▶ _Problem description_: Transcribe every entry word for word, leaving out all images.

Saved data entries

——————————

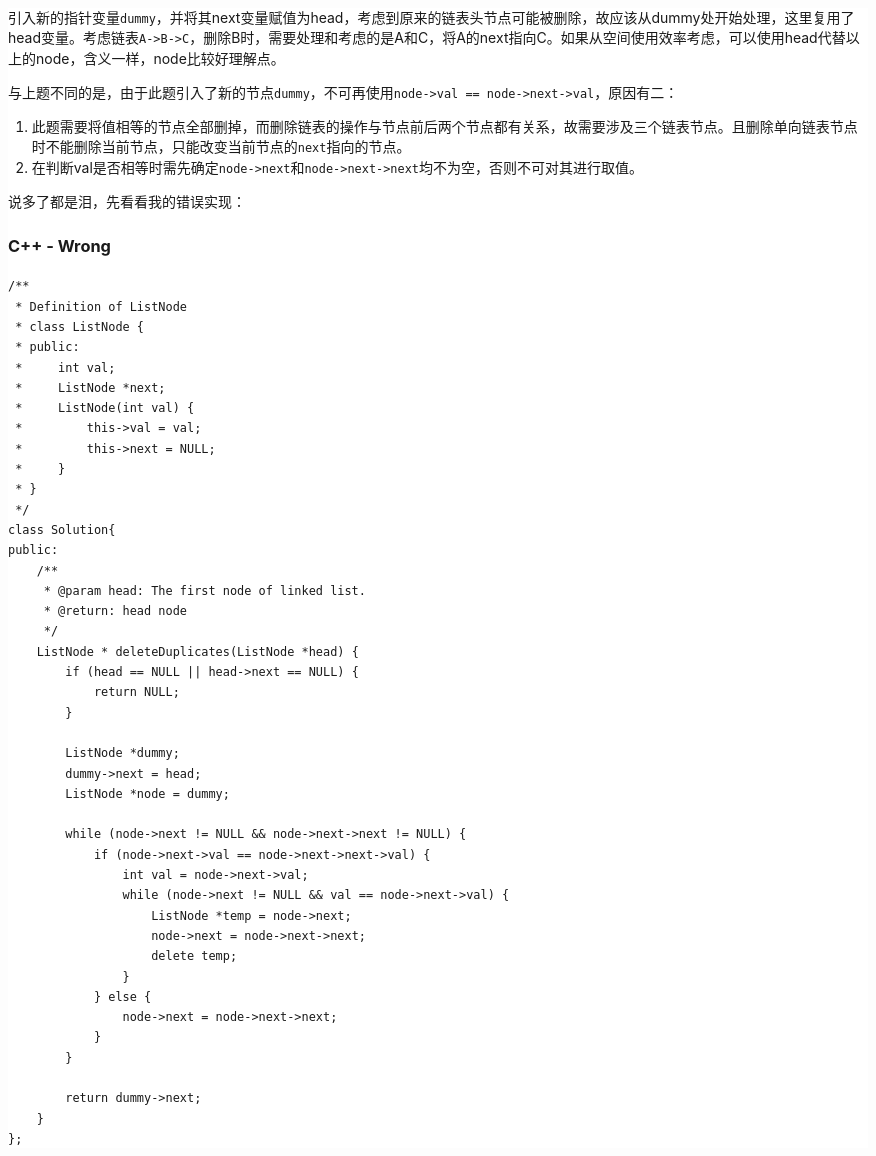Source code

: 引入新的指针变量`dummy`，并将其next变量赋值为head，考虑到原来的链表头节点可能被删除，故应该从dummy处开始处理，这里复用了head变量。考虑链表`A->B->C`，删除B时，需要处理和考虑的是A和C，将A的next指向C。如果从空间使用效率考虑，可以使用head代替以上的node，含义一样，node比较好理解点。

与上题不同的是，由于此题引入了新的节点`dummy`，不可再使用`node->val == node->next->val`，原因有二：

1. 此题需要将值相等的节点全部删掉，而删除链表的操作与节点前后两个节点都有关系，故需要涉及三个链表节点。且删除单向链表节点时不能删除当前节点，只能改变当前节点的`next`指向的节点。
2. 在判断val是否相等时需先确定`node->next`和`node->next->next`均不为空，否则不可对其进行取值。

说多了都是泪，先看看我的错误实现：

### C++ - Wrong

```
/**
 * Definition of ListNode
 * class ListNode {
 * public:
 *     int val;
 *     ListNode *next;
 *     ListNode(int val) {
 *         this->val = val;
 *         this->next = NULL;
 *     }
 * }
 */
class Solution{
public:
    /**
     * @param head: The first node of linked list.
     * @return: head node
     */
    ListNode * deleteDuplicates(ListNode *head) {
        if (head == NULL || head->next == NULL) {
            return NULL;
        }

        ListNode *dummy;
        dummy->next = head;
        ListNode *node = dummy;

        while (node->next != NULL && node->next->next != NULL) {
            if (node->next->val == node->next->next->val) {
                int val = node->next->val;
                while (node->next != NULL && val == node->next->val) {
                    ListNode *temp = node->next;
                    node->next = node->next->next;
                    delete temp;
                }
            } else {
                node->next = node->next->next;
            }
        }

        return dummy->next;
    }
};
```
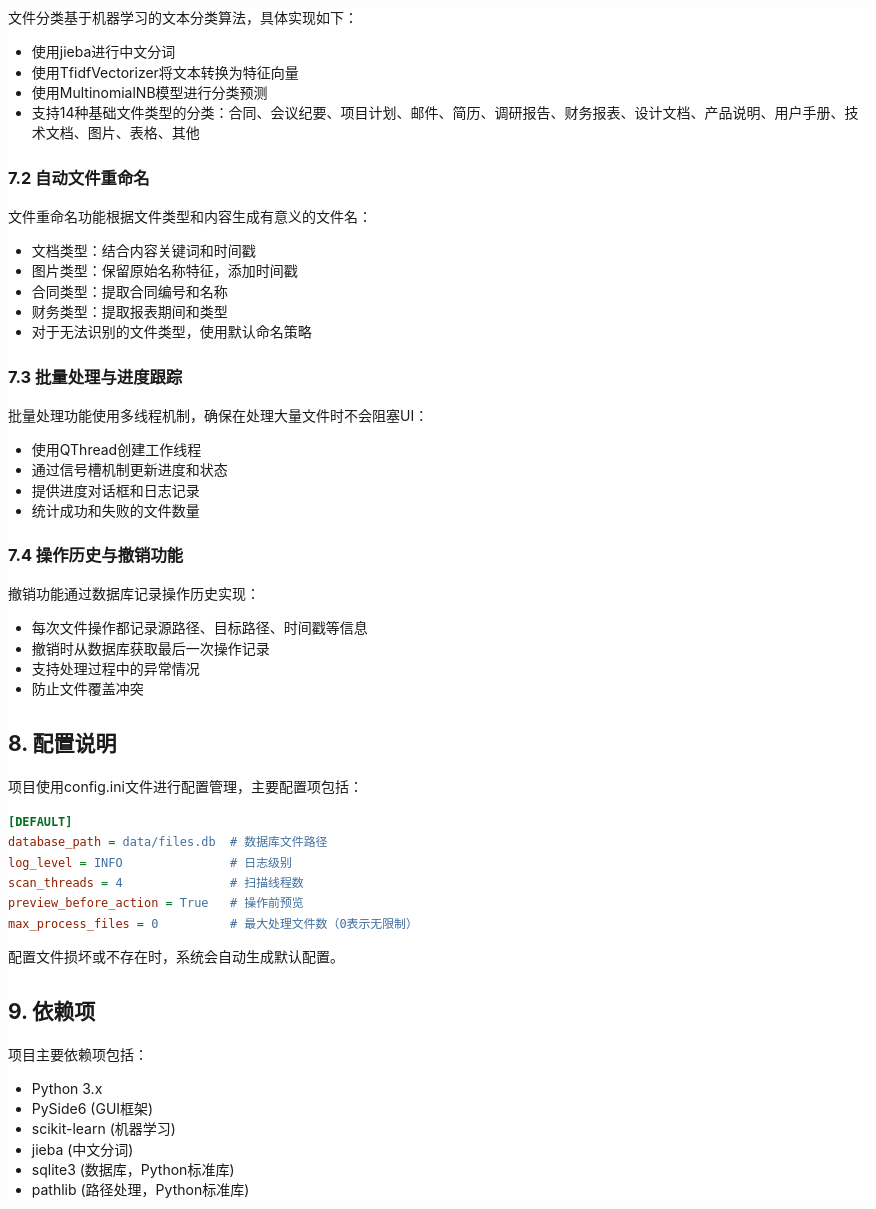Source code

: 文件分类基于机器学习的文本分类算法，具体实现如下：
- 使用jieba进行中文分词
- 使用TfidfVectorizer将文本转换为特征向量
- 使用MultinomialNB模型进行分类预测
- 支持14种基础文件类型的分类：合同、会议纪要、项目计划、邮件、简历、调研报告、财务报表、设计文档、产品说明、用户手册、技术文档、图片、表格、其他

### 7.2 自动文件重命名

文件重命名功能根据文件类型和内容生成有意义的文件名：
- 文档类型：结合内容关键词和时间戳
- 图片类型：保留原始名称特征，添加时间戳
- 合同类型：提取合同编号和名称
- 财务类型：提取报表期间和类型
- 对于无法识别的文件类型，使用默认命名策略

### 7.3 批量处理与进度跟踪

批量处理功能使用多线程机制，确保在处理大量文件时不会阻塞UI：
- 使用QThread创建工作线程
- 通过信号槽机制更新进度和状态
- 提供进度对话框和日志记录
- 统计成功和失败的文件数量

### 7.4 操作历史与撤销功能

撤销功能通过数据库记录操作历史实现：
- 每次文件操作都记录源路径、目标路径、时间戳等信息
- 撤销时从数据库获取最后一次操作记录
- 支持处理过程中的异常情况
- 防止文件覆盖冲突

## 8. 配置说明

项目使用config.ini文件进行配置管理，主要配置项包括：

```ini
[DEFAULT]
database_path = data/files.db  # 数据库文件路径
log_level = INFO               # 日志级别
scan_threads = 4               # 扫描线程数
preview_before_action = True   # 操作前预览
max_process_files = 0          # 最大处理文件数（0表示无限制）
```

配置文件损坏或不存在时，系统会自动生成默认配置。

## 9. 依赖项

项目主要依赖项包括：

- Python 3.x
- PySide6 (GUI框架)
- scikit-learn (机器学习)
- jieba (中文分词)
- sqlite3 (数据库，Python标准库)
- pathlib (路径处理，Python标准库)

——————————

▶ _Exercise answer_:
Source code

: 引入新的指针变量`dummy`，并将其next变量赋值为head，考虑到原来的链表头节点可能被删除，故应该从dummy处开始处理，这里复用了head变量。考虑链表`A->B->C`，删除B时，需要处理和考虑的是A和C，将A的next指向C。如果从空间使用效率考虑，可以使用head代替以上的node，含义一样，node比较好理解点。

与上题不同的是，由于此题引入了新的节点`dummy`，不可再使用`node->val == node->next->val`，原因有二：

1. 此题需要将值相等的节点全部删掉，而删除链表的操作与节点前后两个节点都有关系，故需要涉及三个链表节点。且删除单向链表节点时不能删除当前节点，只能改变当前节点的`next`指向的节点。
2. 在判断val是否相等时需先确定`node->next`和`node->next->next`均不为空，否则不可对其进行取值。

说多了都是泪，先看看我的错误实现：

### C++ - Wrong

```
/**
 * Definition of ListNode
 * class ListNode {
 * public:
 *     int val;
 *     ListNode *next;
 *     ListNode(int val) {
 *         this->val = val;
 *         this->next = NULL;
 *     }
 * }
 */
class Solution{
public:
    /**
     * @param head: The first node of linked list.
     * @return: head node
     */
    ListNode * deleteDuplicates(ListNode *head) {
        if (head == NULL || head->next == NULL) {
            return NULL;
        }

        ListNode *dummy;
        dummy->next = head;
        ListNode *node = dummy;

        while (node->next != NULL && node->next->next != NULL) {
            if (node->next->val == node->next->next->val) {
                int val = node->next->val;
                while (node->next != NULL && val == node->next->val) {
                    ListNode *temp = node->next;
                    node->next = node->next->next;
                    delete temp;
                }
            } else {
                node->next = node->next->next;
            }
        }

        return dummy->next;
    }
};
```
Source code

: 文件分类基于机器学习的文本分类算法，具体实现如下：
- 使用jieba进行中文分词
- 使用TfidfVectorizer将文本转换为特征向量
- 使用MultinomialNB模型进行分类预测
- 支持14种基础文件类型的分类：合同、会议纪要、项目计划、邮件、简历、调研报告、财务报表、设计文档、产品说明、用户手册、技术文档、图片、表格、其他

### 7.2 自动文件重命名

文件重命名功能根据文件类型和内容生成有意义的文件名：
- 文档类型：结合内容关键词和时间戳
- 图片类型：保留原始名称特征，添加时间戳
- 合同类型：提取合同编号和名称
- 财务类型：提取报表期间和类型
- 对于无法识别的文件类型，使用默认命名策略

### 7.3 批量处理与进度跟踪

批量处理功能使用多线程机制，确保在处理大量文件时不会阻塞UI：
- 使用QThread创建工作线程
- 通过信号槽机制更新进度和状态
- 提供进度对话框和日志记录
- 统计成功和失败的文件数量

### 7.4 操作历史与撤销功能

撤销功能通过数据库记录操作历史实现：
- 每次文件操作都记录源路径、目标路径、时间戳等信息
- 撤销时从数据库获取最后一次操作记录
- 支持处理过程中的异常情况
- 防止文件覆盖冲突

## 8. 配置说明

项目使用config.ini文件进行配置管理，主要配置项包括：

```ini
[DEFAULT]
database_path = data/files.db  # 数据库文件路径
log_level = INFO               # 日志级别
scan_threads = 4               # 扫描线程数
preview_before_action = True   # 操作前预览
max_process_files = 0          # 最大处理文件数（0表示无限制）
```

配置文件损坏或不存在时，系统会自动生成默认配置。

## 9. 依赖项

项目主要依赖项包括：

- Python 3.x
- PySide6 (GUI框架)
- scikit-learn (机器学习)
- jieba (中文分词)
- sqlite3 (数据库，Python标准库)
- pathlib (路径处理，Python标准库)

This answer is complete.